- _DATA_:
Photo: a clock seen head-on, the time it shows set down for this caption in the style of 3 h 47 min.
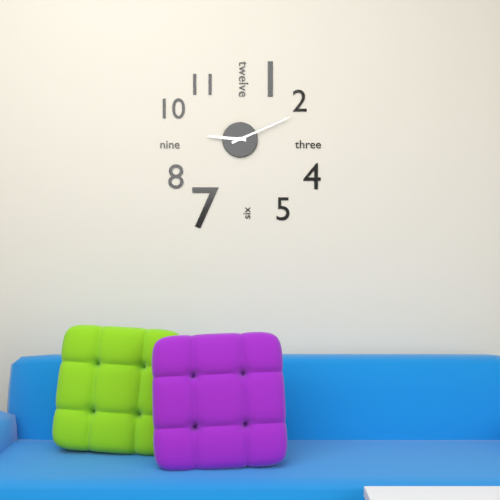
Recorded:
9 h 11 min
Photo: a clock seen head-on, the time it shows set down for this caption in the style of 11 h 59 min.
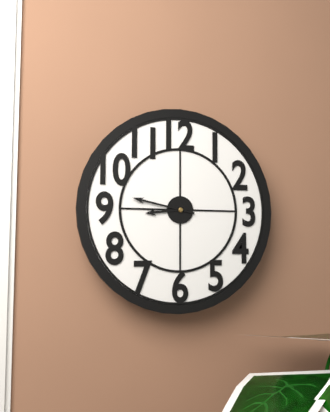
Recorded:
8 h 47 min
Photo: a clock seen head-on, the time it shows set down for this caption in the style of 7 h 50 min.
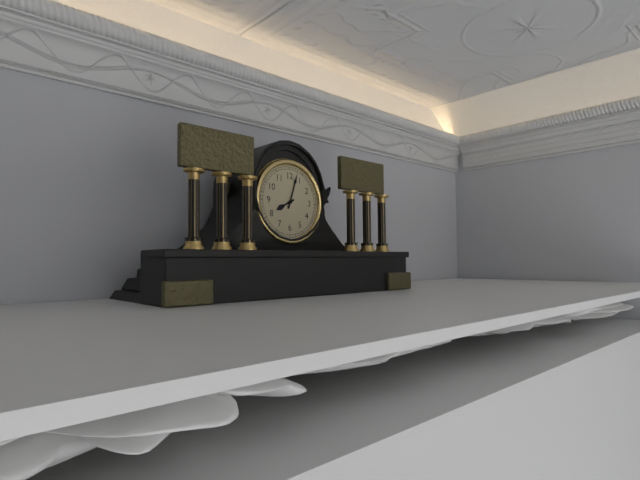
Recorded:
8 h 03 min
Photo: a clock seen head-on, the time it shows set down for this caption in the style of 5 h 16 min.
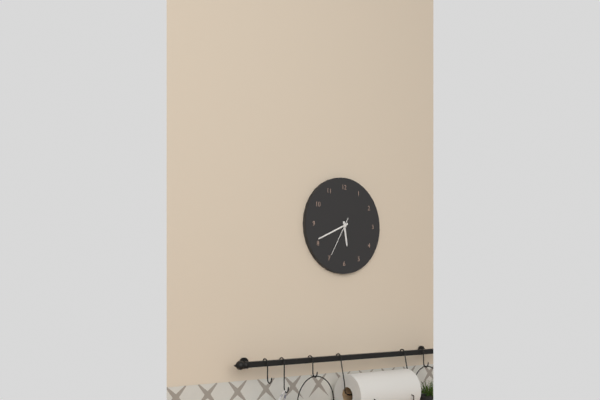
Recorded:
5 h 41 min
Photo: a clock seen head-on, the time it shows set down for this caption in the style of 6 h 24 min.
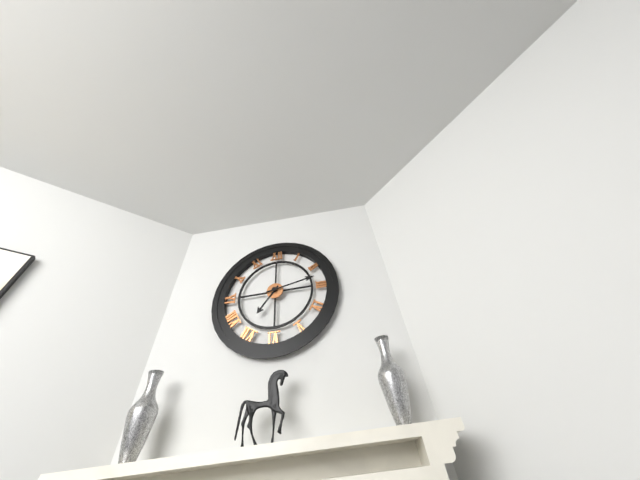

- _EXERCISE OBJECTIVE_:
Print all of the records above verbatim, leaving out the pictures.

- _THE SOLUTION_:
Photo: a clock seen head-on, the time it shows set down for this caption in the style of 3 h 47 min.
Recorded:
9 h 11 min
Photo: a clock seen head-on, the time it shows set down for this caption in the style of 11 h 59 min.
Recorded:
8 h 47 min
Photo: a clock seen head-on, the time it shows set down for this caption in the style of 7 h 50 min.
Recorded:
8 h 03 min
Photo: a clock seen head-on, the time it shows set down for this caption in the style of 5 h 16 min.
Recorded:
5 h 41 min
Photo: a clock seen head-on, the time it shows set down for this caption in the style of 6 h 24 min.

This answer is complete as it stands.